• **Goal of the exercise**
Please return the lines of the data that contain "Forms".

(Collected data)
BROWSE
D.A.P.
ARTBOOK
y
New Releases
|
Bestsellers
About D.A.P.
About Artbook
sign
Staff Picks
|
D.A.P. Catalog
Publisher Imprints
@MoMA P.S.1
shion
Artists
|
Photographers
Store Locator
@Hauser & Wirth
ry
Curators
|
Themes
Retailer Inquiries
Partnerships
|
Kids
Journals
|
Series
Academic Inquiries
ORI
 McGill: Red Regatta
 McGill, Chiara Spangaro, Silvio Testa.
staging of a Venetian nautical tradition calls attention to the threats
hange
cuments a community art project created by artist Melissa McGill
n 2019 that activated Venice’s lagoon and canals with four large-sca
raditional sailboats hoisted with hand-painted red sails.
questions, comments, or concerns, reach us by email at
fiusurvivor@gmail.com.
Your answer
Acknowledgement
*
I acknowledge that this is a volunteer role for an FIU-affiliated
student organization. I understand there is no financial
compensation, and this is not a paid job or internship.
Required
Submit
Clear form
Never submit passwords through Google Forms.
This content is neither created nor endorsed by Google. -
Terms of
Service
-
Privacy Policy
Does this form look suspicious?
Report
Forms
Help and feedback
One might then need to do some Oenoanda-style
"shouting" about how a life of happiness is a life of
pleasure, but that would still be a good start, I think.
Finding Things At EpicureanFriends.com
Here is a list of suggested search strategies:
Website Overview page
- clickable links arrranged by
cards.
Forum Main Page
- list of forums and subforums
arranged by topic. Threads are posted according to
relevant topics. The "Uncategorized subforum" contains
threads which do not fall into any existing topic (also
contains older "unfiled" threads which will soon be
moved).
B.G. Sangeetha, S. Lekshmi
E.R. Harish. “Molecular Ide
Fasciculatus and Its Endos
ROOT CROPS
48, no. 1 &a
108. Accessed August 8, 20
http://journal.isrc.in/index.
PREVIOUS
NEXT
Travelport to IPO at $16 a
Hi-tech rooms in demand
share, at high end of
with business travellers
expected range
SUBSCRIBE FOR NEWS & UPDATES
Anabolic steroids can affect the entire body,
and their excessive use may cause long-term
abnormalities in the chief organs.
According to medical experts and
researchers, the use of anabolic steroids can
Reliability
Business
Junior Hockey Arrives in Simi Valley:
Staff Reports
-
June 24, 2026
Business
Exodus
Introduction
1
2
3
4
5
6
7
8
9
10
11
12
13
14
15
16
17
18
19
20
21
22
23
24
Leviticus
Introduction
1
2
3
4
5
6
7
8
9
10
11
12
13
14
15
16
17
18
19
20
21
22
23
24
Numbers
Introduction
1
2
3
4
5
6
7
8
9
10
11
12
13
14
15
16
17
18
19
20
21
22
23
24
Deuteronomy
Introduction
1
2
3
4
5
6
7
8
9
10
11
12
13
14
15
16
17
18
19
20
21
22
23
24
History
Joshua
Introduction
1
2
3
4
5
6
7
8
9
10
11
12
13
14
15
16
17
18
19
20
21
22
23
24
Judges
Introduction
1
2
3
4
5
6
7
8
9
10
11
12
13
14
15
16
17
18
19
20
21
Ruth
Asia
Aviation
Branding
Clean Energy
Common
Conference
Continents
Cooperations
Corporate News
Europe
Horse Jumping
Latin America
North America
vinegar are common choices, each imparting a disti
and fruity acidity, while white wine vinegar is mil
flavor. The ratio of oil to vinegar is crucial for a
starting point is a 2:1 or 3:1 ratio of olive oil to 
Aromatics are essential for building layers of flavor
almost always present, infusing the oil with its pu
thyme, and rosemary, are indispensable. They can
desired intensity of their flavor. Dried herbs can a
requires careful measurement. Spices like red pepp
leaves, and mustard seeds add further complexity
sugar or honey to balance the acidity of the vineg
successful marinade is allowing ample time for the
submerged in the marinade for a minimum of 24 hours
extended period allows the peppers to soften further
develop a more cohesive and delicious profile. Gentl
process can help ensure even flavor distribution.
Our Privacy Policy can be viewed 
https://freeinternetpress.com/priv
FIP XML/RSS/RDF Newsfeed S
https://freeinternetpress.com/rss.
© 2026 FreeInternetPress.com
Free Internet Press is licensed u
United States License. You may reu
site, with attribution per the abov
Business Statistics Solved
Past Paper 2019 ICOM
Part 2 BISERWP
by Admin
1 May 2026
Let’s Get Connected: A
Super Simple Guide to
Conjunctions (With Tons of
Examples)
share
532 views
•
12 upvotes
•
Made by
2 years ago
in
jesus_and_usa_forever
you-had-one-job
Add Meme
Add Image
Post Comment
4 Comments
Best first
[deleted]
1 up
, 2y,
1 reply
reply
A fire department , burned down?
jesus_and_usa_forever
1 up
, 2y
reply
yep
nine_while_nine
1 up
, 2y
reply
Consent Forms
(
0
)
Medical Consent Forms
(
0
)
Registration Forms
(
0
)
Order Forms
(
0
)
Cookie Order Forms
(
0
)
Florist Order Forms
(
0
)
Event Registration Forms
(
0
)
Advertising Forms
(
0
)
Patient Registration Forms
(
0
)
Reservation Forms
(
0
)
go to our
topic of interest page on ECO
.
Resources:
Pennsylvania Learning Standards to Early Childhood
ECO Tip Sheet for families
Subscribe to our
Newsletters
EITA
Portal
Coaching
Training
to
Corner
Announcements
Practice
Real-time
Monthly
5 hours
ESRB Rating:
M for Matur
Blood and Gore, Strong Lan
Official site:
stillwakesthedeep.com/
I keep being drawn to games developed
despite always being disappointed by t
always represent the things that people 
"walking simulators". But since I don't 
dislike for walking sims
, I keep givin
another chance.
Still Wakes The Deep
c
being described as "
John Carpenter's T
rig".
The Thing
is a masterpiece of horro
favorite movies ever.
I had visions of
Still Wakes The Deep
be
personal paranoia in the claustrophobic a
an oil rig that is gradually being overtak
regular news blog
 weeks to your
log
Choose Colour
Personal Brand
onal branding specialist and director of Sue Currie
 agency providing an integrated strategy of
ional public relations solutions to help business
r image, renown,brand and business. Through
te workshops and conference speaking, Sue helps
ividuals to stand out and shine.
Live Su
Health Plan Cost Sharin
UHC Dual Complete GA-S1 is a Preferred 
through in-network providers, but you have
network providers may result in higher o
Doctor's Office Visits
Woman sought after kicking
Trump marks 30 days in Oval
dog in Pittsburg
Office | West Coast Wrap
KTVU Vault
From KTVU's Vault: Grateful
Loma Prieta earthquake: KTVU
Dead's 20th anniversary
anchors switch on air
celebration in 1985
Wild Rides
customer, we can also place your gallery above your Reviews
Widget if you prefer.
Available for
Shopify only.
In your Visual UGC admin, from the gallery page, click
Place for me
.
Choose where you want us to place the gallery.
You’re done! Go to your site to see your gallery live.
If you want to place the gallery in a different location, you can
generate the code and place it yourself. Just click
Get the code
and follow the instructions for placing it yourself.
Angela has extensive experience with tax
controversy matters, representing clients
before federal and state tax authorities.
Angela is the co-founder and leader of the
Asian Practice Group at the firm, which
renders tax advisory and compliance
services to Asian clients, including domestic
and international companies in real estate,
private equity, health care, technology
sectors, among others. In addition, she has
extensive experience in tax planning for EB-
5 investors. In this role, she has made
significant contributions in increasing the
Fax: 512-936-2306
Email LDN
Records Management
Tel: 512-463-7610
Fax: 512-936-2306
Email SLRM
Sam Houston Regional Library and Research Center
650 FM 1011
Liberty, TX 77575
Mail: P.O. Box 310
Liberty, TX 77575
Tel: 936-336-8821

• **Response box**
Never submit passwords through Google Forms.
Forms
Consent Forms
Medical Consent Forms
Registration Forms
Order Forms
Cookie Order Forms
Florist Order Forms
Event Registration Forms
Advertising Forms
Patient Registration Forms
Reservation Forms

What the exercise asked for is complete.